Research Vault / Architecture

Architecture & Design Philosophy

The meta-level story — how the vault models itself as a weighted DAG, and the recursive self-improvement loop that makes the system better over time.

The Core Model: A Weighted DAG

The vault is a directed acyclic graph where every reference points strictly upward. Saves are leaf nodes. Topics synthesize saves. Connections link topics across domains. Projects consume connections. BFS navigation with YAML-first scoring gates expensive full reads — the system stays fast at 6K+ saves by never reading everything at once.

Save (single resource) weight 1–10 · /compile Topic Article (synthesized concept) weight 1–10 · /connect Connection (cross-domain insight) /query match Project (active work context)

Recursive Self-Improvement Loop

The vault improves its own outputs using its own infrastructure. After each /orchestrate run, a quality measurement agent scores the enriched saves. A calibrated judge cascade estimates fabrication risk and quality. Prompt improvements triggered by low-scoring runs are re-measured on the next run — closing the feedback cycle automatically.

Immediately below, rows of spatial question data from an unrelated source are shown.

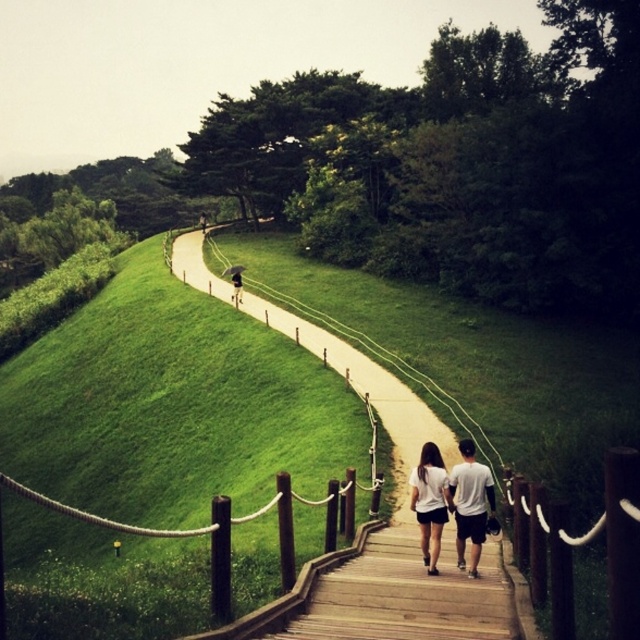
Question: Does green grassy hillside at upper left have a smaller size compared to wooden pathway at center?

Choices:
 (A) no
 (B) yes

Answer: (A)

Question: Is white cotton shirt at center closer to camera compared to white matte shirt at center?

Choices:
 (A) yes
 (B) no

Answer: (A)

Question: Which object is positioned closest to the green grassy hillside at upper left?

Choices:
 (A) white cotton shirt at center
 (B) dark blue jeans at center

Answer: (A)

Question: Which point is closer to the camera?

Choices:
 (A) dark blue jeans at center
 (B) green grassy hillside at upper left
 (C) wooden pathway at center

Answer: (B)

Question: Which of the following is the closest to the observer?

Choices:
 (A) green grassy hillside at upper left
 (B) white matte shirt at center
 (C) wooden pathway at center
 (D) dark blue jeans at center

Answer: (A)

Question: Can you confirm if green grassy hillside at upper left is positioned to the left of wooden pathway at center?

Choices:
 (A) no
 (B) yes

Answer: (B)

Instrument (telemetry) Measure (quality score) Judge (calibrated cascade) Improve (prompt · schema · weights) Re-measure (next run)

Orchestration Patterns

Parallel Fan-out

N agents dispatched in one message; results merged by controller. Wall-clock = slowest single agent, not sum of all.

Pipeline Stages

Item A reaches stage 3 while item B is still in stage 1. No synchronization barrier; no wasted idle time.

Worktree Isolation

Each agent works in a fresh git worktree. Cherry-pick to main when done — no merge conflicts.

Loop-Until-Dry

Keep spawning finder agents until K consecutive rounds return nothing new. Terminates naturally without a fixed count.

Code Review Ceremony

Spec-pass agent checks "does it match the plan?" Quality-pass agent checks "is it correct?" Two independent gates before any merge.

Budget-Aware Loops

Token budget controls fleet size dynamically. Cost is a first-class variable, not an afterthought.

73 Architecture Decision Records

What is an ADR?

Architecture Decision Records (ADRs) document key technical choices: the problem context, every option considered, a decision matrix, and the final rationale. In the Research Vault, 73 ADRs capture decisions like "append-only logs over mutable files," "cherry-pick over full merge," and "BFS/YAML-first navigation over brute-force search." Each ADR is a first-class artifact that future sessions — human or AI — can read to understand the system without re-litigating past decisions.

ADR Decision Why
#11 — Append-only logs One file per entry + derived index.md Concurrent agents can write without conflicts; entries are permanent artifacts, not mutable state
#28 — Cherry-pick merge Cherry-pick feature commits to main Vault backup commits create file-location conflicts on full merge
#46 — BFS/YAML-first Read frontmatter before full bodies Scales to 6K+ saves; L1 filter eliminates 80–90% of reads before they happen

What This Demonstrates

Software engineering fundamentals applied at real scale: data modeling (a typed, weighted DAG with strict reference direction), test coverage (985 tests across agent behavior, pipeline invariants, and script correctness), and systematic decision-making (73 Architecture Decision Records, each with a problem statement, options analysis, and decision matrix).

AI engineering discipline, not just AI usage: a custom agent framework built on Claude Code, observable pipelines (append-only telemetry logs, quality scoring, cost tracking per run), and a recursive self-improvement loop that closes the feedback cycle automatically.

The vault is not a prototype. It runs every day, processes real content, and improves its own quality over time. That’s the difference between “built a thing with AI” and “built a reliable system that uses AI.”